More blooming flowers (mmmm…) and the first black flies (no!!!) greeted us this week.
As we wait for various things to leaf out, I’m noticing that the animals are waiting too–impatiently. A month or so ago, I’d pruned our raspberry patch, carefully following directions set forth in Lee Reich’s Grow Fruit Naturally, only to discover on Thursday that a porcupine decided to prune a bit more (and more each day). It seems to cut most canes off at about a foot high, and leave the cut pieces scattered below. I can’t tell exactly what it is eating, but I wish it would just leave well enough alone. I’m afraid with such short canes we won’t get fruit to ripen until so late in the year that we’ll lose most of it to frost. Fortunately, we do have a lot of plants, and in fact have just dug a new bed for transplanting some of the raspberry shoots that are coming up in the lawn.
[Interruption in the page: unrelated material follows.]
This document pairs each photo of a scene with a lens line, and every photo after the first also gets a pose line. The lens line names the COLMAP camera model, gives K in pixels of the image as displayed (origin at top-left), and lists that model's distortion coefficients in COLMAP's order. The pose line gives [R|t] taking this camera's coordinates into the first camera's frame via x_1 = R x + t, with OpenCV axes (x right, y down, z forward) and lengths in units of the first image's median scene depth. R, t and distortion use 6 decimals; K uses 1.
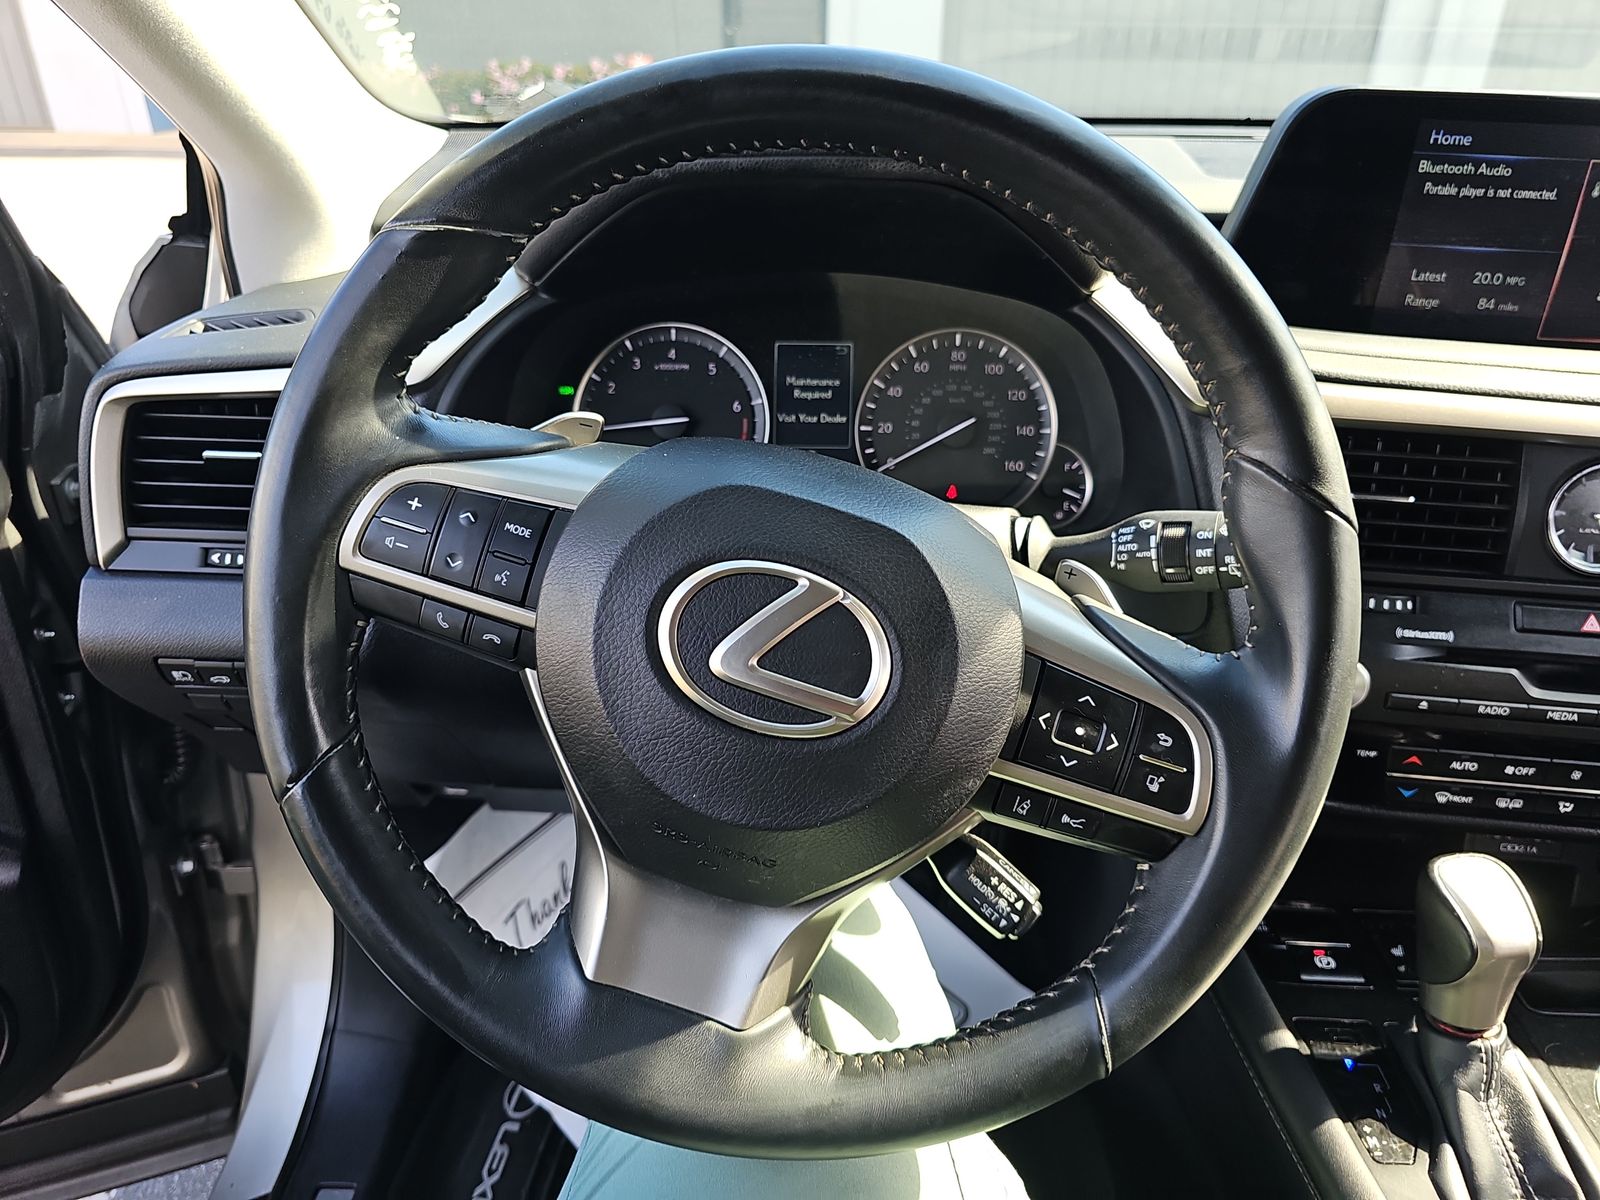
lens RADIAL K [[1076.7, 0, 796.7], [0, 1076.7, 599.9], [0, 0, 1]] dist [0.045205, -0.044551]
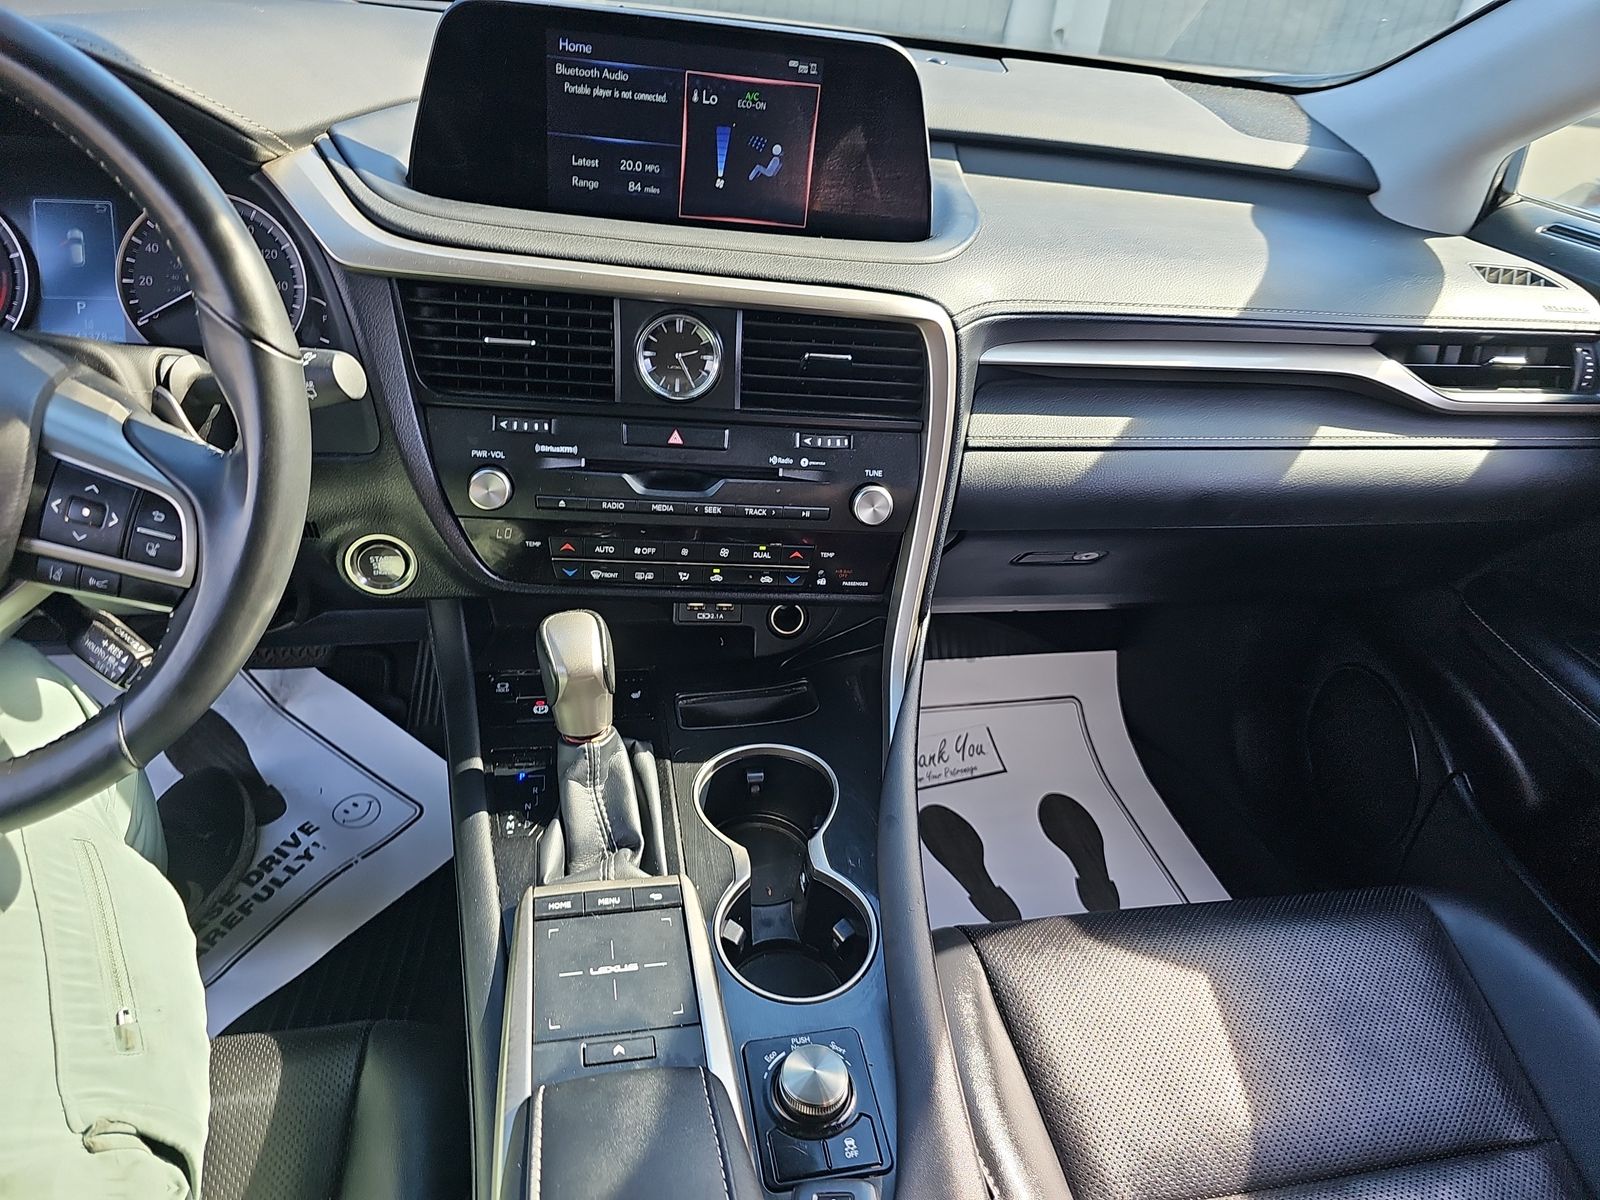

Today a few plum blossoms opened all the way, just barely beating out the peaches, whose petals began to peek out of their buds today, but aren’t yet fully open.
In the spring ephemeral bed, the dutchman’s britches (Dicentra cucullaria) are fully open, as is the hepatica (Anemone americana) and blood root (Sanguinaria canadensis). We just saw the first spring beauties (Claytonia virginica) open today. Rue anemones (Thalictrum thalictroides) and trout lilies (Erythronium americanum) pushed up out of the ground today too. Cut-leaf toothwort (Cardamine concatenata) and ramps/ wild leeks (Allium tricoccum) have been up for a few days, but aren’t flowering yet.
In the woods, coltsfoot and golden alexanders is blooming.
Charley and I had the good fortune to lead a vernal pool walk on Sunday in the Holyoke Range. We checked out five vernal pools and found spotted salamander eggs, marbled salamander larvae, red-spotted newts, and a disturbing absence of wood frogs.
We also spotted a number of neat invertebrates including fairy shrimp, giant water bugs, and a predaceous diving beetle larva (eating a fairy shrimp).
I’ll just leave you with these lovely purple hepatica.
One thought on “Homestead Report 21: April 24, 2017”
Julia, I always read and enjoy your blog. I’m amazed at your knowledge of nature.